As an example, look at E484K—this mutation changes the amino acid polarity, so that antibodies trained against the E variant will have a much harder time attaching to the K variant. If an antibody fails to attach, it doesn’t ‘crowd out’ anything.
In the case where an antibody attaches but doesn’t actually “inactivate” the virus due to a mutation, that’s because the virus’ attack surfaces are still present and exposed (otherwise, it would be inactivated.) Again, we wouldn’t expect to see “crowding out” of other antibodies.

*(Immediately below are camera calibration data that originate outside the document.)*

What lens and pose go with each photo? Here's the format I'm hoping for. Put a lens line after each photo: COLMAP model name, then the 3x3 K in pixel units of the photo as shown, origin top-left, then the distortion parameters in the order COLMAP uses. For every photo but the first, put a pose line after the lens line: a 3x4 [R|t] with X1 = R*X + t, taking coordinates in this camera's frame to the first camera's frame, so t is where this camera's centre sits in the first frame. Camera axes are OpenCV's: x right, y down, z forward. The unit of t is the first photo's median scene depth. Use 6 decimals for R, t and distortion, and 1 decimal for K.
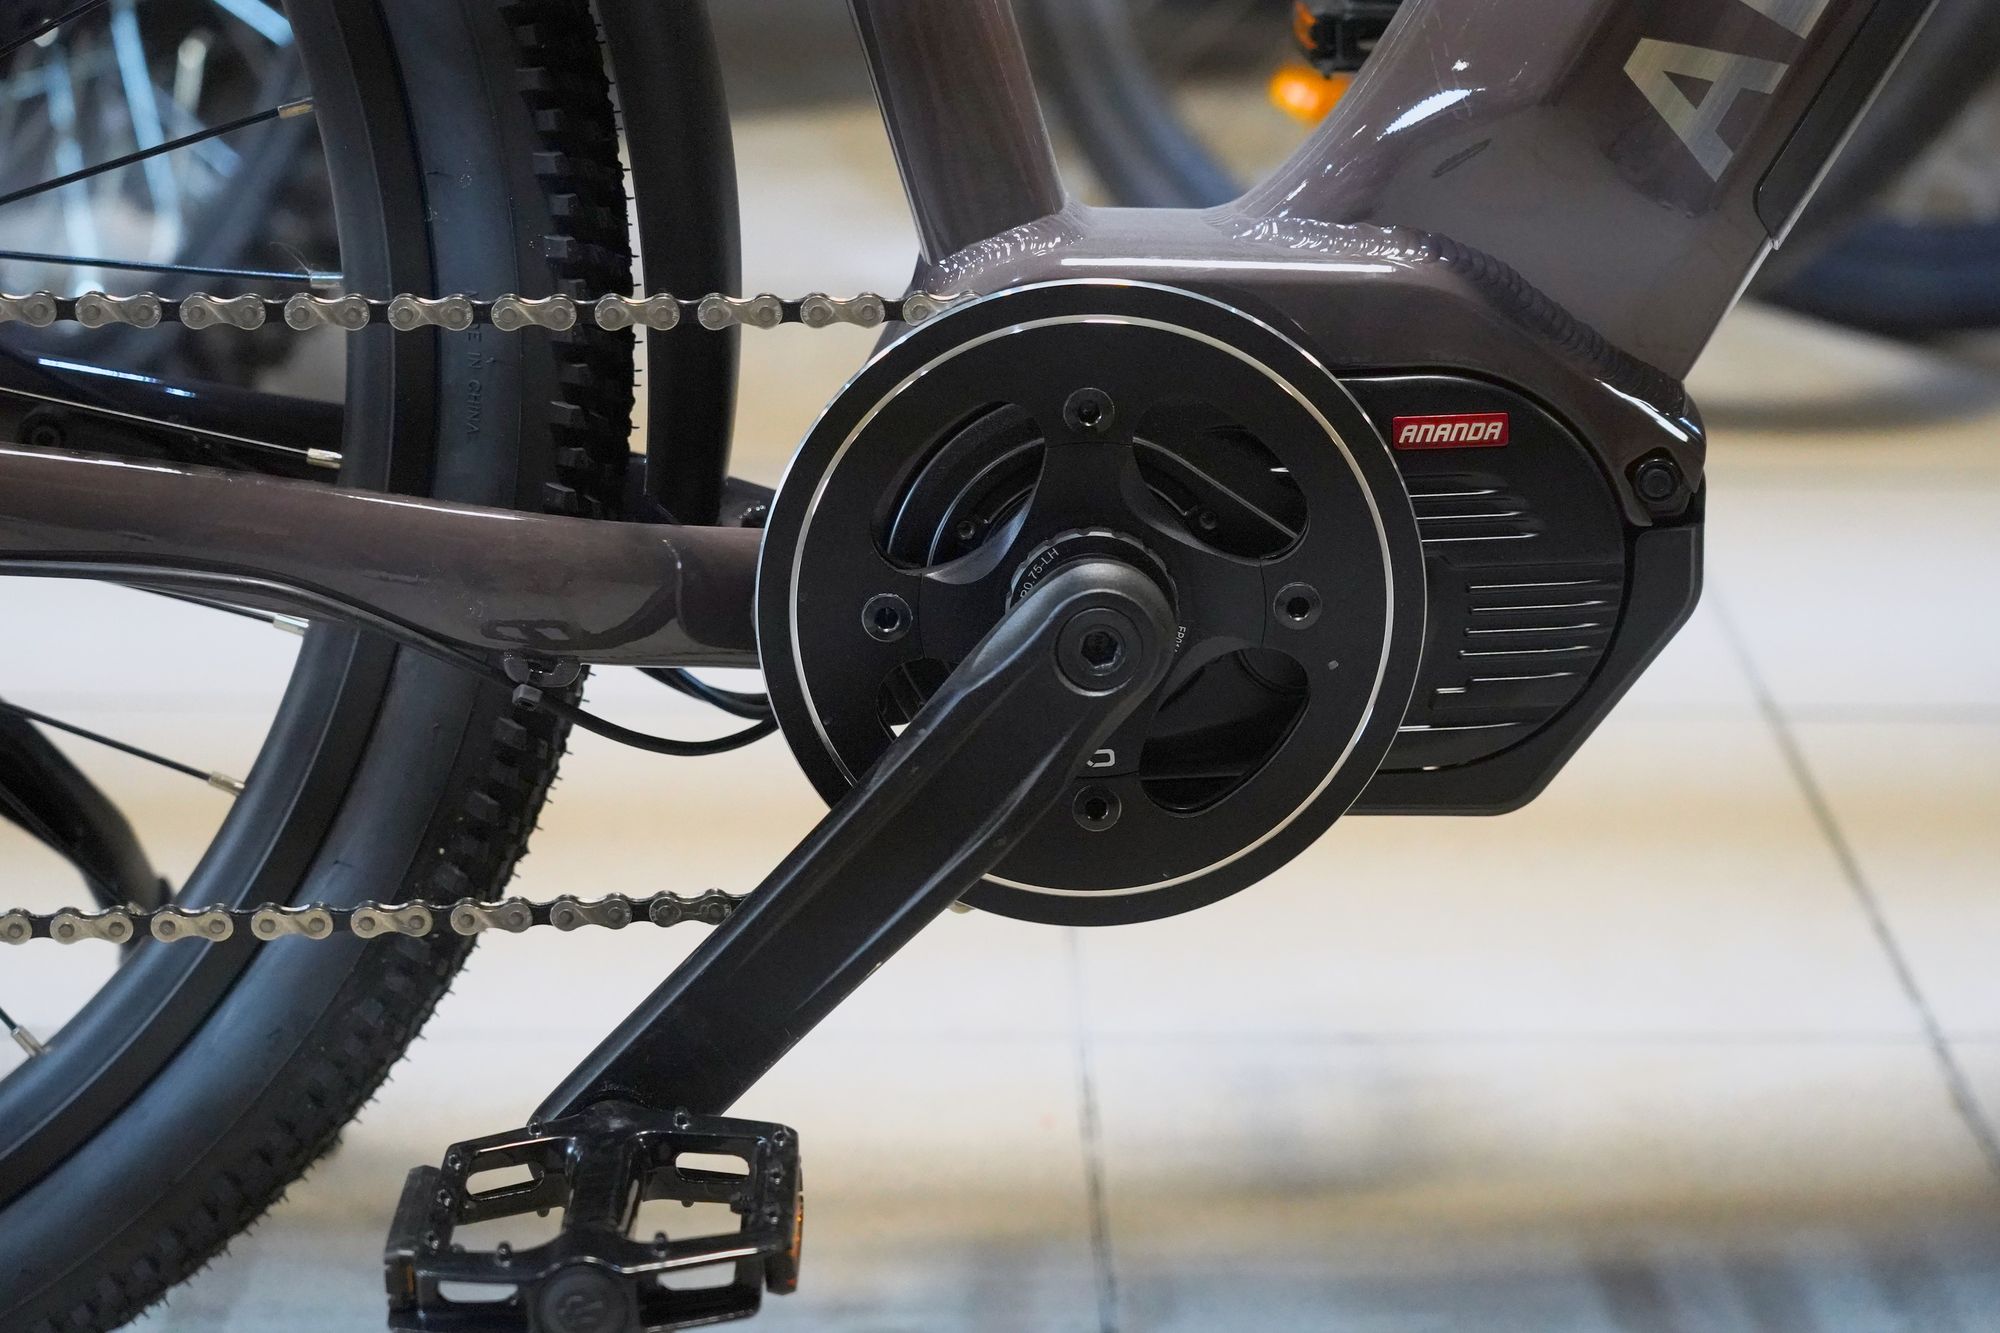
lens RADIAL K [[4211.7, 0, 1000.0], [0, 4211.7, 666.5], [0, 0, 1]] dist [0.088796, 0.252058]
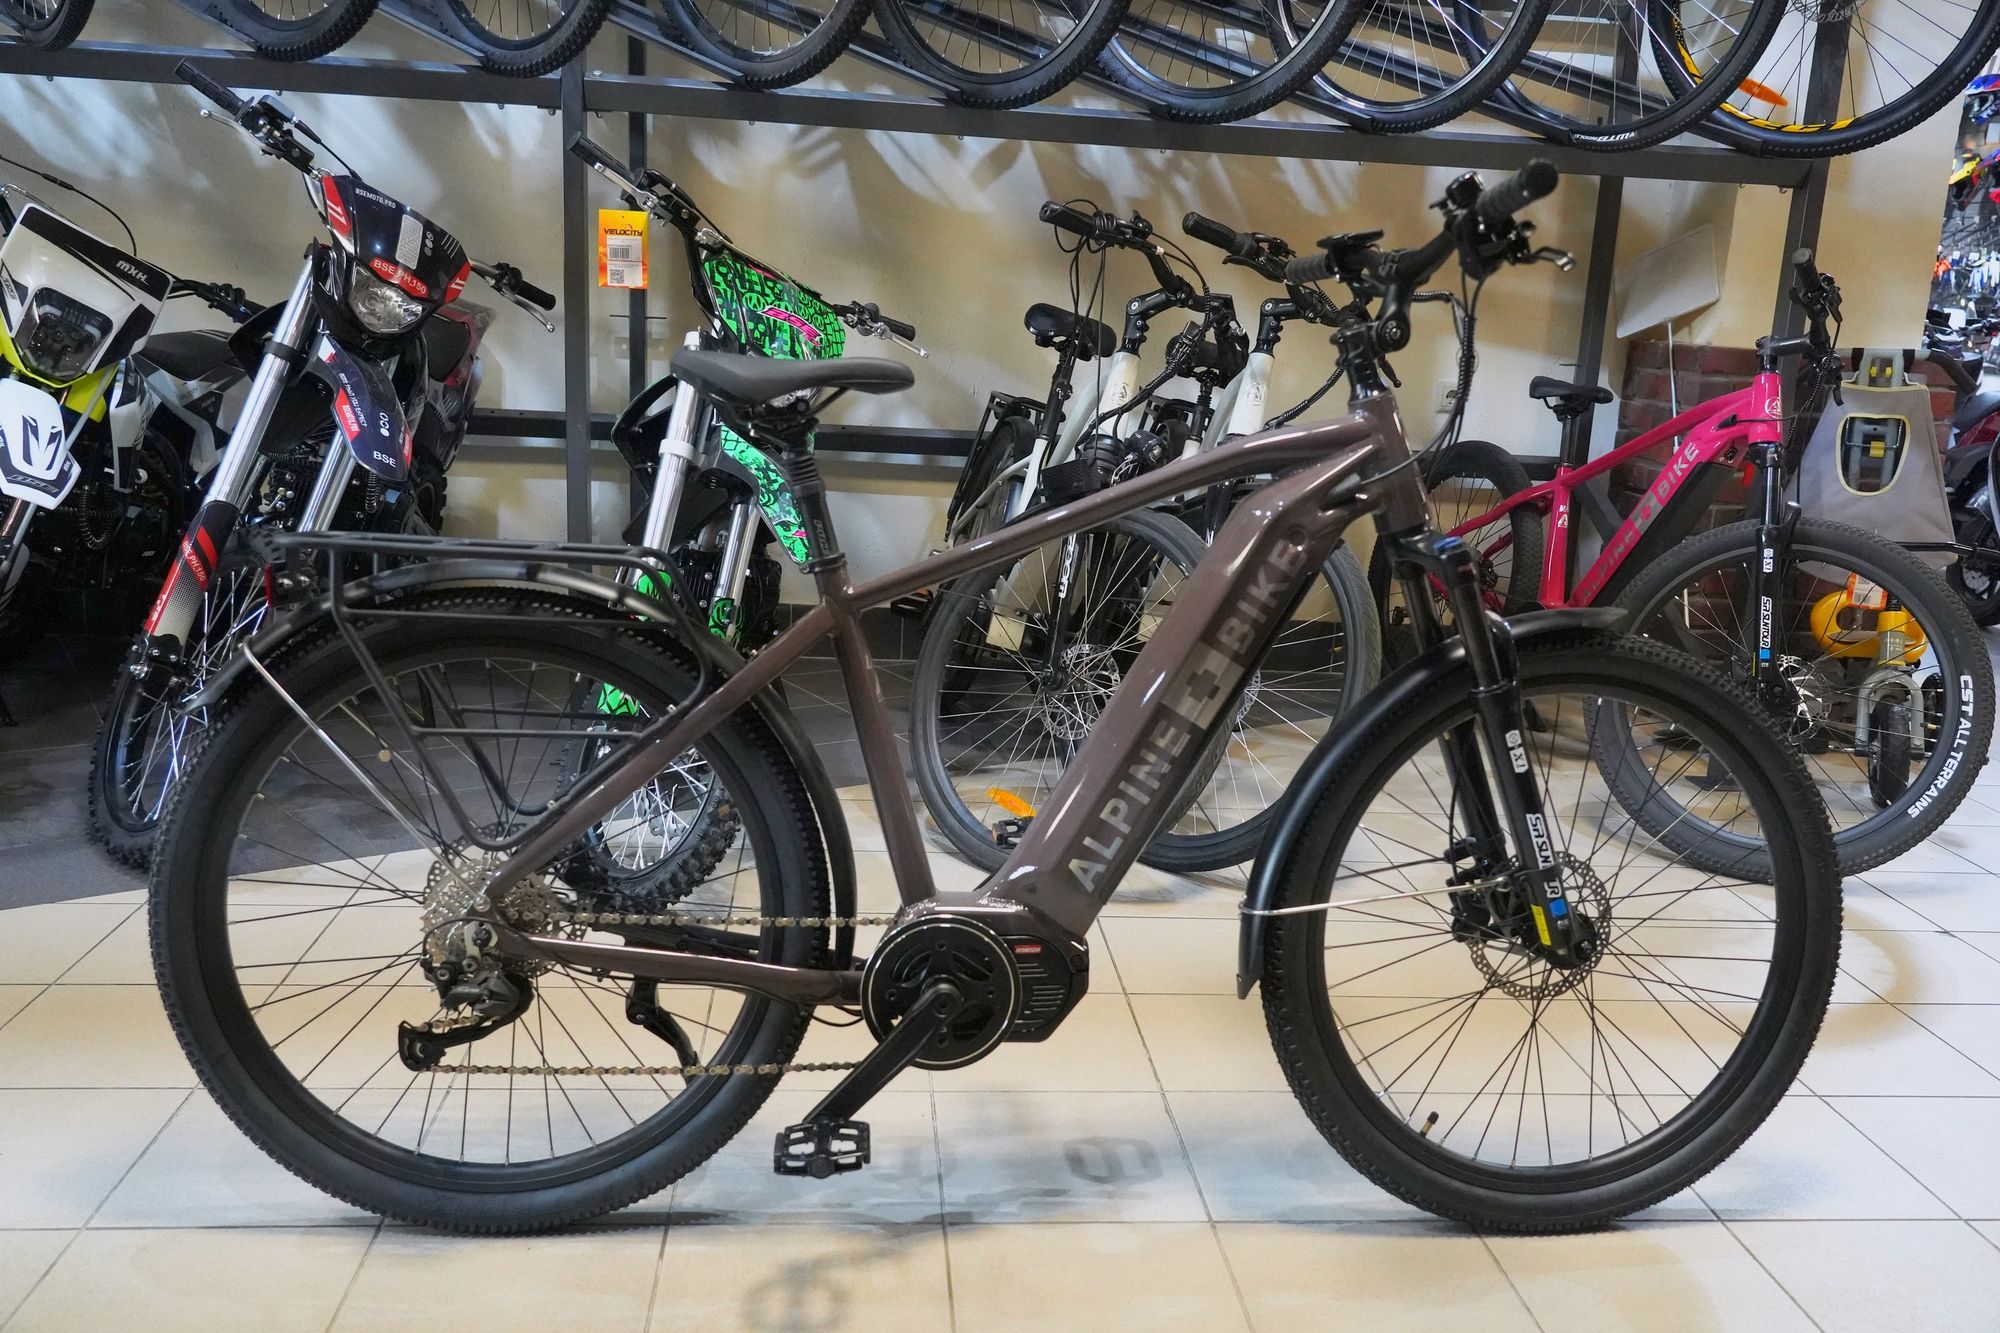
lens RADIAL K [[1596.5, 0, 1000.0], [0, 1596.5, 666.5], [0, 0, 1]] dist [0.010834, -0.006975]
pose [[0.997770, 0.019711, 0.063768, -0.027298], [-0.009652, 0.987969, -0.154350, -0.089056], [-0.066043, 0.153390, 0.985956, -0.602418]]
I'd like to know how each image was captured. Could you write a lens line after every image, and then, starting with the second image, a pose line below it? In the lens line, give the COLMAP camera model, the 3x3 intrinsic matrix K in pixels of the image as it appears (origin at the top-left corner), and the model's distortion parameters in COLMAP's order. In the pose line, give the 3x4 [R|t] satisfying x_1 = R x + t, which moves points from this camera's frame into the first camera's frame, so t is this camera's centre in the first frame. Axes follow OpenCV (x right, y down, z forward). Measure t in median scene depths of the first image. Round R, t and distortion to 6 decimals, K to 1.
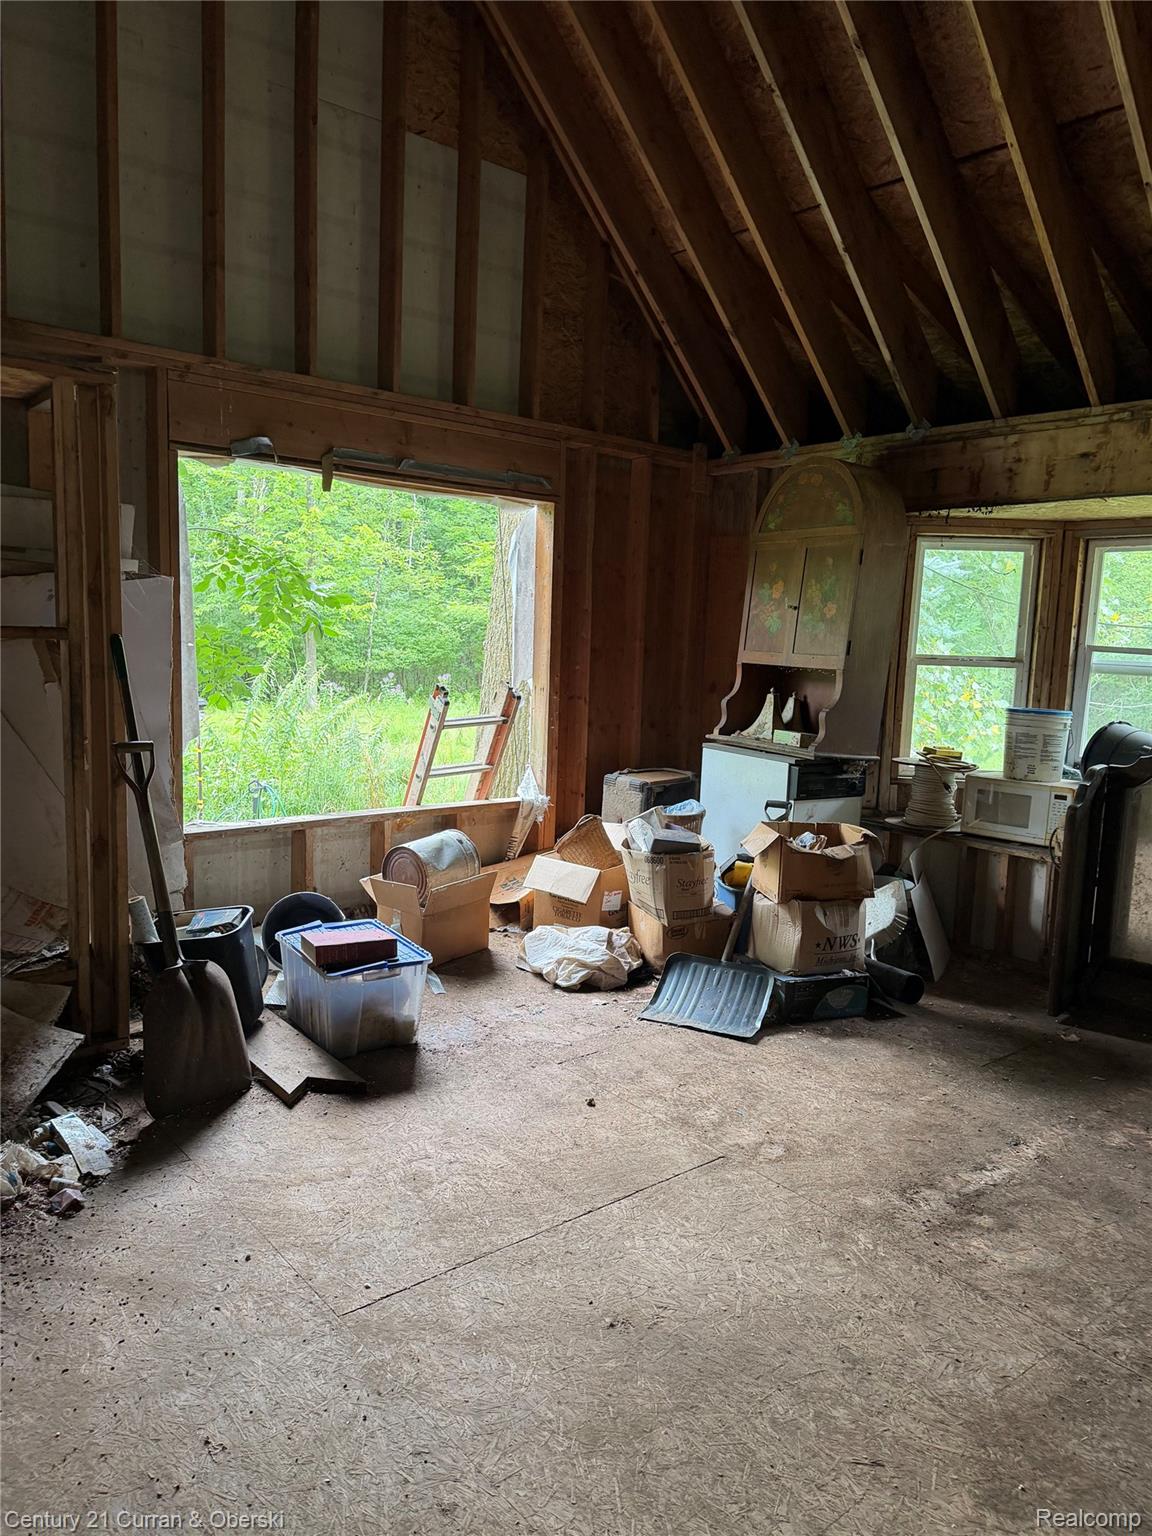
lens RADIAL K [[1086.6, 0, 576.0], [0, 1086.6, 768.0], [0, 0, 1]] dist [0.209454, -0.314481]
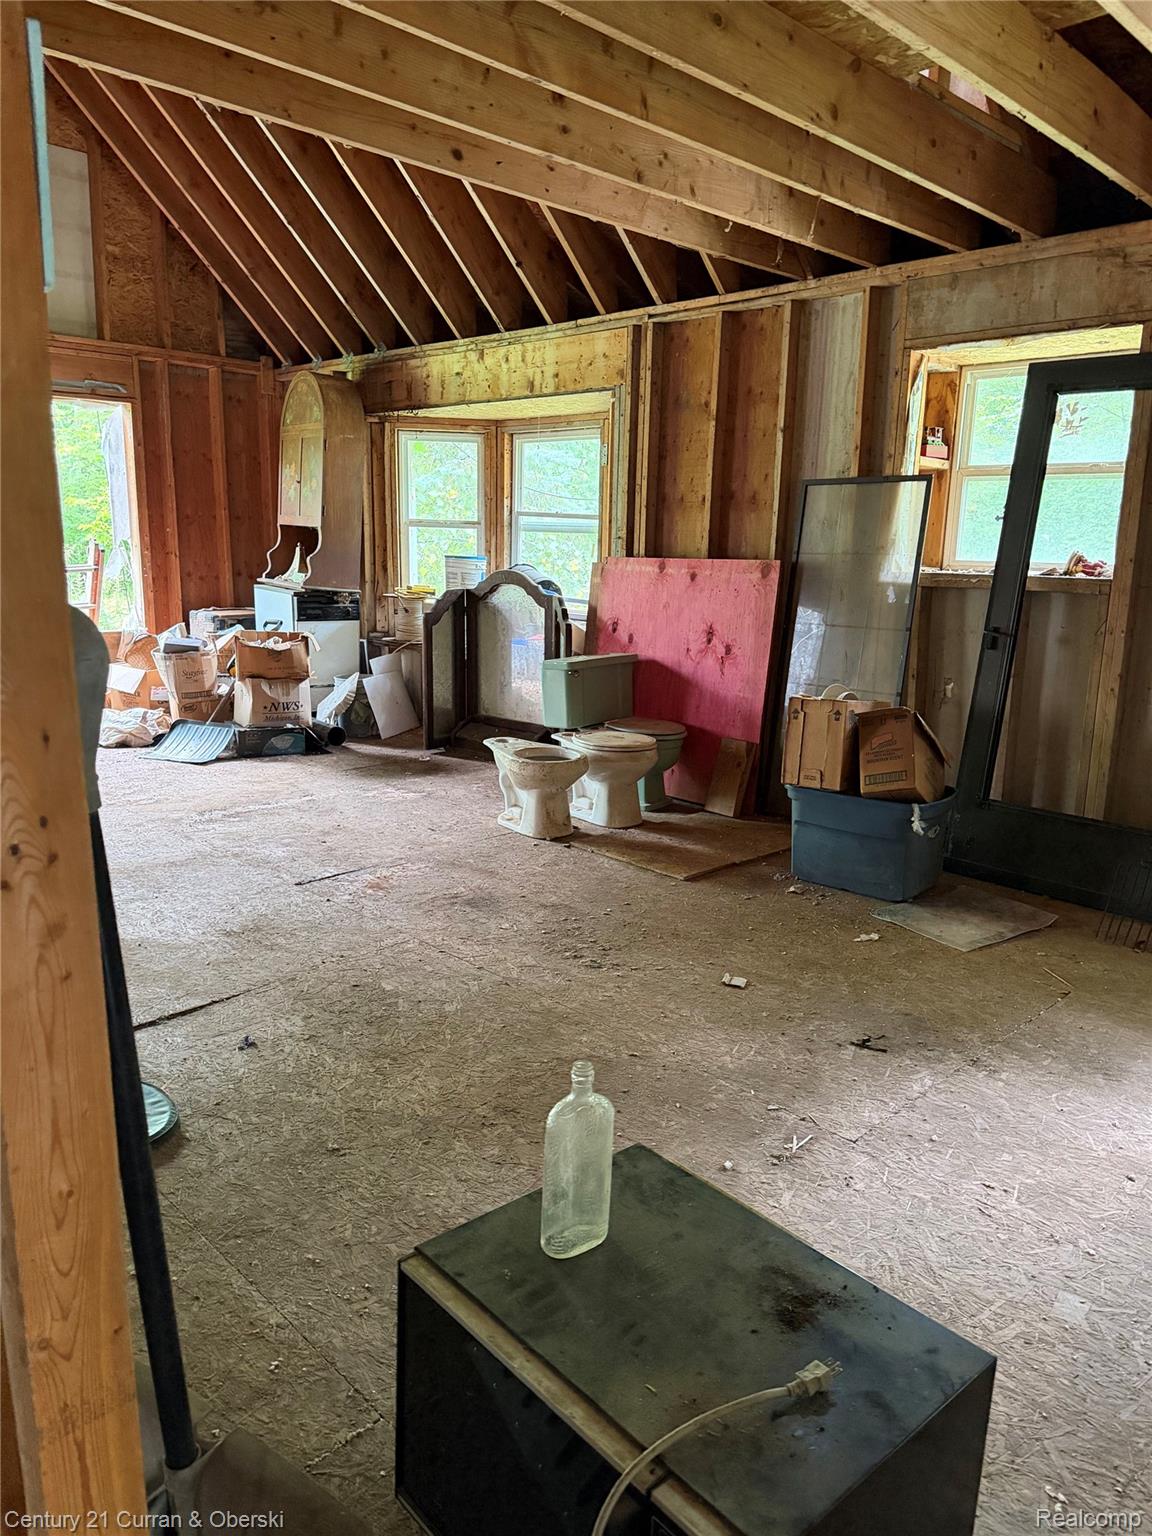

And lastly, there’s the extremely unlikely scenario of sufficient mutation that existing antibodies give us Vaccine Enhanced Disease. This is both something vaccine designers explicitly focus on to minimize the risk of, and would require an extreme amount of change to enable.
That makes sense; I was wondering about this exact thing. It seems like VB is painting a worst-case scenario where a bunch of things go wrong in a specific way. Perhaps not impossible, but based on what you’re saying, there’s no reason to be unusually concerned.
Do you still need proof that natural antibodies are superior to the Spike-focused vaccine-induced antibodies ?
There you go: https://www.medrxiv.org/content/10.1101/2021.08.24.21262415v1
https://www.nature.com/articles/s41586-021-03944-y
The article you cited is not science, it is a Bolshevik-style hit piece.